## ACTION ITEM:
For every line that contains the string "lines", pull that line out of the material below.

## EXTRACTED INFORMATION:
%%

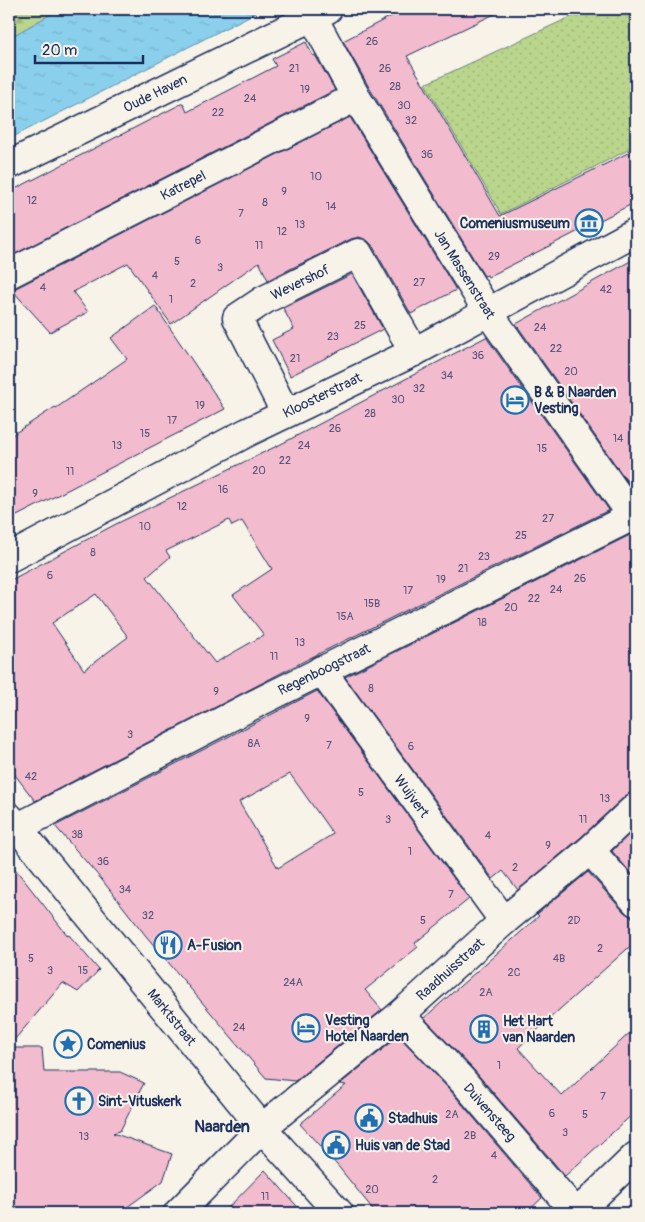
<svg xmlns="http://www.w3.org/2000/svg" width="645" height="1222" viewBox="0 0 645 1222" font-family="Pangolin,sans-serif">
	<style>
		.forest { fill: url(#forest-firs); stroke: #6a8275 }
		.park { fill: url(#park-dots); stroke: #6a8275 }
		.water { fill: url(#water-ripples); stroke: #5e8fb3 }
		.building { fill: #f3bbce; stroke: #1b2f5e; fill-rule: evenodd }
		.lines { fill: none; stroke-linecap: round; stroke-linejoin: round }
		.street-casing { stroke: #1b2f5e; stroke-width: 31 }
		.secondary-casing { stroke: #1b2f5e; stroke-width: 31 }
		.street { stroke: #f7f3e8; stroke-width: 28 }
		.secondary { stroke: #f7f3e8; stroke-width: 28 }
		.labels { text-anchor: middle; stroke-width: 4; stroke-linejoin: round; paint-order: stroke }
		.number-label { font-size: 11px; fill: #51527a }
		.street-label { font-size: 14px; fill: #1b2f5e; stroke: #f7f3e8 }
		.poi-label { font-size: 14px; font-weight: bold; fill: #1b2f5e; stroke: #f7f3e8; text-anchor: start }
		.quarter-label { font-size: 16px; font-weight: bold; fill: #1b2f5e; stroke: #f7f3e8 }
	</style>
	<defs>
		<pattern id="forest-firs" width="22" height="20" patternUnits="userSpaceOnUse" patternTransform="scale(1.25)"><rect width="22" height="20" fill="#bad58c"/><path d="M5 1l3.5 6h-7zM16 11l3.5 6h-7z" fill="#9fb77b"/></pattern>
		<pattern id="park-dots" width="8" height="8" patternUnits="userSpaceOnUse" patternTransform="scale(1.25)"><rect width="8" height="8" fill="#bad58c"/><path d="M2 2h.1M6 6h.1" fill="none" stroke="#9fb77b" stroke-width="1.8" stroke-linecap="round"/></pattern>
		<pattern id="water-ripples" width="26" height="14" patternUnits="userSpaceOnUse" patternTransform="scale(1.25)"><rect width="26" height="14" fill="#8acfec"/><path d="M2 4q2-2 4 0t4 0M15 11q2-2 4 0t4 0" fill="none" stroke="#76b2cd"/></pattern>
	</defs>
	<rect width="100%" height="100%" fill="#f7f3e8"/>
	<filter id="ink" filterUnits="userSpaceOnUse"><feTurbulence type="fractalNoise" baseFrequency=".02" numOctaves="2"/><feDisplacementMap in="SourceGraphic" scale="10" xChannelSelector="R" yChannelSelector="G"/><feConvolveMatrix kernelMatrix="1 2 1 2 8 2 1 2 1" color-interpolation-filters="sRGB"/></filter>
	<g filter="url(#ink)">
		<!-- forest -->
		<path class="forest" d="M9 9H60L9 38Z"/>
		<!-- park -->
		<path class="park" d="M588 9H636V146L501 214 425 84Z"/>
		<!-- water -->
		<path class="water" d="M60 9H258L253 14 9 139V38Z"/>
		<!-- building -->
		<g class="building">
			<path d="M405 9H505L407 56 500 216 636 149V202L488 277 487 275 484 276 370 89 343 41Z"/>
			<path d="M306 42 313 56 315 55 335 90 9 257V192L183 103 187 112 276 66 272 59Z"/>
			<path d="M350 117 456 290 411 314 372 245 367 240 359 237 351 239 268 280 259 262 171 324 128 263 73 292 88 312 50 332 11 289 16 288Z"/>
			<path d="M636 258V494L516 324Z"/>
			<path d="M352 274 383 329 290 376 272 340 294 329 283 308Z"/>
			<path d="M155 306 225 409 9 520V437L55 407 56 408 127 359 111 338Z"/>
			<path d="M486 337 609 510 312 657 35 801 9 767V581L116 524 281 444ZM229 520 232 526 242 521 272 569 233 595 264 635 215 663 147 577 170 557 166 551ZM96 594 128 637 84 670 52 623Z"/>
			<path d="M630 535 636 536V792H632L625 796 580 838 518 890 503 871 493 879 345 677Z"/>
			<path d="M317 691 469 899 415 943 418 947 365 990 382 1010 295 1081 266 1078 146 936 102 880 55 826ZM290 774 333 834 278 868 239 802Z"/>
			<path d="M636 828V879L612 851Z"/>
			<path d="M9 861 68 936 69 935 99 970 78 992 63 983 9 1046Z"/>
			<path d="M588 872 624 912 631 917H636V941L560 1009 518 1048 562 1096 636 1027V1111L565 1176 473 1069 424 1018 539 916 537 914Z"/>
			<path d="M399 1036 450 1090 542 1198 526 1213H376L337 1165 300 1124 346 1085 340 1084Z"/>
			<path d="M9 1048H42L44 1072H120L144 1083 120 1131 113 1133 172 1154 163 1181 119 1213H9Z"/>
			<path d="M265 1170 303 1213H223Z"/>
		</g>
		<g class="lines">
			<!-- street casing -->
			<g class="street-casing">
				<g id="street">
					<path d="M312 16 356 97 488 312 636 521"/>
					<path d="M9 165 328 9"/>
					<path d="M9 274 356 97"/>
					<path d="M285 412 237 318 264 300 358 253 414 352"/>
					<path d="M9 558 248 432 414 352 636 232"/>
					<path d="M321 670 504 921"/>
					<path d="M9 832 253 705 633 516"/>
					<path d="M590 850 636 902"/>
					<path d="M400 1015 462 1080 576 1213"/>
					<path d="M178 1213 262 1128 400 1015 504 921 590 850 636 807"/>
					<path d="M577 1213 636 1156"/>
				</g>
			</g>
			<!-- secondary casing -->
			<g class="secondary-casing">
				<path id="secondary" d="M9 817 262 1128 339 1213"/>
			</g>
			<!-- street -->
			<use href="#street" class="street"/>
			<!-- secondary -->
			<use href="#secondary" class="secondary"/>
		</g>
	</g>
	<!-- icons -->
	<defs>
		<g id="museum-ring" transform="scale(1.4375)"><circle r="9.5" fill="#f7f3e8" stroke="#1f6fb2" stroke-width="1.5"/><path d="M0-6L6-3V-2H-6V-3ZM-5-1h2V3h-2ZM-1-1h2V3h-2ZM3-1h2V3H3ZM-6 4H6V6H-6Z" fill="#1f6fb2"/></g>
		<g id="hotel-ring" transform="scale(1.4375)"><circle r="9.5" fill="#f7f3e8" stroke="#1f6fb2" stroke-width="1.5"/><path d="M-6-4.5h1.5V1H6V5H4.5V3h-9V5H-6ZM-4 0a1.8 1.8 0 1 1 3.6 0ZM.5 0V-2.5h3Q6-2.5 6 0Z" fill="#1f6fb2"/></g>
		<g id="restaurant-ring" transform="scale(1.4375)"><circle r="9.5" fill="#f7f3e8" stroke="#1f6fb2" stroke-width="1.5"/><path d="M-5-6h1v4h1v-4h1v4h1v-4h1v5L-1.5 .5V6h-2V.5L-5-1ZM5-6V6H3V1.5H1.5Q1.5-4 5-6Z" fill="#1f6fb2"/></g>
		<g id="building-ring" transform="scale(1.4375)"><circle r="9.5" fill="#f7f3e8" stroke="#1f6fb2" stroke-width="1.5"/><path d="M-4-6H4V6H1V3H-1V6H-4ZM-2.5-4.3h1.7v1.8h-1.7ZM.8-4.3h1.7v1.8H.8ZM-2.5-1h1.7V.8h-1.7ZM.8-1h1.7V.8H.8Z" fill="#1f6fb2"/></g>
		<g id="sight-ring" transform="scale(1.4375)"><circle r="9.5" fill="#f7f3e8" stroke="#1f6fb2" stroke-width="1.5"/><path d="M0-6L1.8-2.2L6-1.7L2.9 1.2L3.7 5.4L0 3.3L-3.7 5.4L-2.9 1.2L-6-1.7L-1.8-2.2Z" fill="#1f6fb2"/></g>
		<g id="church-ring" transform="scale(1.4375)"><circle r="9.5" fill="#f7f3e8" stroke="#1f6fb2" stroke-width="1.5"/><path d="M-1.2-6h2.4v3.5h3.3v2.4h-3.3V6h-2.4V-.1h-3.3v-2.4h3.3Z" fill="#1f6fb2"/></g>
		<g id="civic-ring" transform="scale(1.4375)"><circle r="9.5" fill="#f7f3e8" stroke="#1f6fb2" stroke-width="1.5"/><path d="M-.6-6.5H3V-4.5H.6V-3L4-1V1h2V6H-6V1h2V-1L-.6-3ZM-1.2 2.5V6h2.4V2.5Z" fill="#1f6fb2"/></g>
	</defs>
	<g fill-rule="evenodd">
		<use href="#museum-ring" x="589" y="223"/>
		<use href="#hotel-ring" x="515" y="400"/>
		<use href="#restaurant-ring" x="168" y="945"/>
		<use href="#hotel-ring" x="306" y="1028"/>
		<use href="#building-ring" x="484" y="1029"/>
		<use href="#sight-ring" x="68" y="1044"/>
		<use href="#church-ring" x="79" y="1101"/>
		<use href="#civic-ring" x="369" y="1118"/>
		<use href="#civic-ring" x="336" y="1145"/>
	</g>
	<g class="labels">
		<!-- number labels -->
		<g class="number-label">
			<text x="372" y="45">26</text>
			<text x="294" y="72">21</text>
			<text x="385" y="72">26</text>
			<text x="395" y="90">28</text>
			<text x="305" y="93">19</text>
			<text x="250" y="102">24</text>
			<text x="404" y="109">30</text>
			<text x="218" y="116">22</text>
			<text x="411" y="124">32</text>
			<text x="427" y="158">36</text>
			<text x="316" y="180">10</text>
			<text x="284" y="195">9</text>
			<text x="32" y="204">12</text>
			<text x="265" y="206">8</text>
			<text x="331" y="210">14</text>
			<text x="241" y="217">7</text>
			<text x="300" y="228">13</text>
			<text x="282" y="235">12</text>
			<text x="198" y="244">6</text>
			<text x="259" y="249">11</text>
			<text x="494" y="260">29</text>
			<text x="177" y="265">5</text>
			<text x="220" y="271">3</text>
			<text x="155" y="279">4</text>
			<text x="419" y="286">27</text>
			<text x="193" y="287">2</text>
			<text x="43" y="291">4</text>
			<text x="606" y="293">42</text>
			<text x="171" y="303">1</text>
			<text x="360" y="329">25</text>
			<text x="540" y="331">24</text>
			<text x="333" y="340">23</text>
			<text x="556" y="352">22</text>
			<text x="478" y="359">36</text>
			<text x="295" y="362">21</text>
			<text x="571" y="375">20</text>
			<text x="447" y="379">34</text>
			<text x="419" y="392">32</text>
			<text x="398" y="403">30</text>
			<text x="200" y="409">19</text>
			<text x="370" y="417">28</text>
			<text x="172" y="424">17</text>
			<text x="335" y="432">26</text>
			<text x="145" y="437">15</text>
			<text x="618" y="442">14</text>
			<text x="117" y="449">13</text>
			<text x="304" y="449">24</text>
			<text x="542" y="452">15</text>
			<text x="285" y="464">22</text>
			<text x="259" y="474">20</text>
			<text x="70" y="475">11</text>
			<text x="223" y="493">16</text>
			<text x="35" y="497">9</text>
			<text x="182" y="510">12</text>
			<text x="548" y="522">27</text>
			<text x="145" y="530">10</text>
			<text x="521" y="539">25</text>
			<text x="93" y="556">8</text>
			<text x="484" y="560">23</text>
			<text x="463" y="572">21</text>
			<text x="50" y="579">6</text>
			<text x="580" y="582">26</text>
			<text x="441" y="583">19</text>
			<text x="556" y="593">24</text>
			<text x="408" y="594">17</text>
			<text x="534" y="602">22</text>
			<text x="372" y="607">15B</text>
			<text x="511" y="611">20</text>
			<text x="345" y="620">15A</text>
			<text x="482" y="626">18</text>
			<text x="300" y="646">13</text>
			<text x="274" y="660">11</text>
			<text x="371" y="692">8</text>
			<text x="216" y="695">9</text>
			<text x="307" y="722">9</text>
			<text x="130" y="738">3</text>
			<text x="254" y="747">8A</text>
			<text x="329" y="749">7</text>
			<text x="411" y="750">6</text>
			<text x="31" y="780">42</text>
			<text x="361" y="796">5</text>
			<text x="605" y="802">13</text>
			<text x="388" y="823">3</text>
			<text x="583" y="823">11</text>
			<text x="77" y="838">38</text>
			<text x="488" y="839">4</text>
			<text x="548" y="849">9</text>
			<text x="410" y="855">1</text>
			<text x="103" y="865">36</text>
			<text x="515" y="871">2</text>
			<text x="125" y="893">34</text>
			<text x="451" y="898">7</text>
			<text x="148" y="919">32</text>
			<text x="423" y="924">5</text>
			<text x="574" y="924">2D</text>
			<text x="600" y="952">2</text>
			<text x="31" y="962">5</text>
			<text x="559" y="962">4B</text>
			<text x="50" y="974">3</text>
			<text x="83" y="974">15</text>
			<text x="514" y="976">2C</text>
			<text x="293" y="986">24A</text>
			<text x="486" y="996">2A</text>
			<text x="239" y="1031">24</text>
			<text x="499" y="1069">1</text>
			<text x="603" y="1100">7</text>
			<text x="552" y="1117">6</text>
			<text x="452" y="1118">2A</text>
			<text x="585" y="1118">5</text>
			<text x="565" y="1136">3</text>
			<text x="470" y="1139">2B</text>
			<text x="84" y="1140">13</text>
			<text x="494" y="1159">4</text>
			<text x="435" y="1183">2</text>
			<text x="372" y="1193">20</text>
			<text x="265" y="1200">11</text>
		</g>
		<!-- street labels -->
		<g class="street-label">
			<text transform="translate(155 93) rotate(-26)" y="5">Oude Haven</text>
			<text transform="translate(183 185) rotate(-27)" y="5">Katrepel</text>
			<text transform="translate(465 274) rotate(58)" y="5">Jan Massenstraat</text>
			<text transform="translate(300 282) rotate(-26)" y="5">Wevershof</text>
			<text transform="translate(322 395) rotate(-26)" y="5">Kloosterstraat</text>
			<text transform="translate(324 669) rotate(-26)" y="5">Regenboogstraat</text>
			<text transform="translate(412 796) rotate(54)" y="5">Wuijvert</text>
			<text transform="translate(450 969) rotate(-42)" y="5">Raadhuisstraat</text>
			<text transform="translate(172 1017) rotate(51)" y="5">Marktstraat</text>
			<text transform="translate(490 1112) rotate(49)" y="5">Duivensteeg</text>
		</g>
		<!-- poi labels -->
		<g class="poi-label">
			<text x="570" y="228" text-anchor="end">Comeniusmuseum</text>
			<text x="534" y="397">B &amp; B Naarden<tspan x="534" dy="16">Vesting</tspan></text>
			<text x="187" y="950">A-Fusion</text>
			<text x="325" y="1025">Vesting<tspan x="325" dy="16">Hotel Naarden</tspan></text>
			<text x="503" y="1026">Het Hart<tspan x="503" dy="16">van Naarden</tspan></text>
			<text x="87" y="1049">Comenius</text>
			<text x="98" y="1106">Sint-Vituskerk</text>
			<text x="388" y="1123">Stadhuis</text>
			<text x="355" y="1150">Huis van de Stad</text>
		</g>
		<!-- quarter labels -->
		<g class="quarter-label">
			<text x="222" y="1132">Naarden</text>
		</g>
	</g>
	<!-- margin -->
	<rect width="645" height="1222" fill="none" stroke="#f7f3e8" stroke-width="30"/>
	<rect x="15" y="15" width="615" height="1192" fill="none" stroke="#1b2f5e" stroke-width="2" filter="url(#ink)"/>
	<!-- scale -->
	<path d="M35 55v8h108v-8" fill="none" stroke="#1b2f5e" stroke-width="2.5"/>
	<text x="42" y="55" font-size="15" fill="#1b2f5e" stroke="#f7f3e8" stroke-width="4" paint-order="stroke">20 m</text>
</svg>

%%

## ANSWER AREA:
		.lines { fill: none; stroke-linecap: round; stroke-linejoin: round }
		<g class="lines">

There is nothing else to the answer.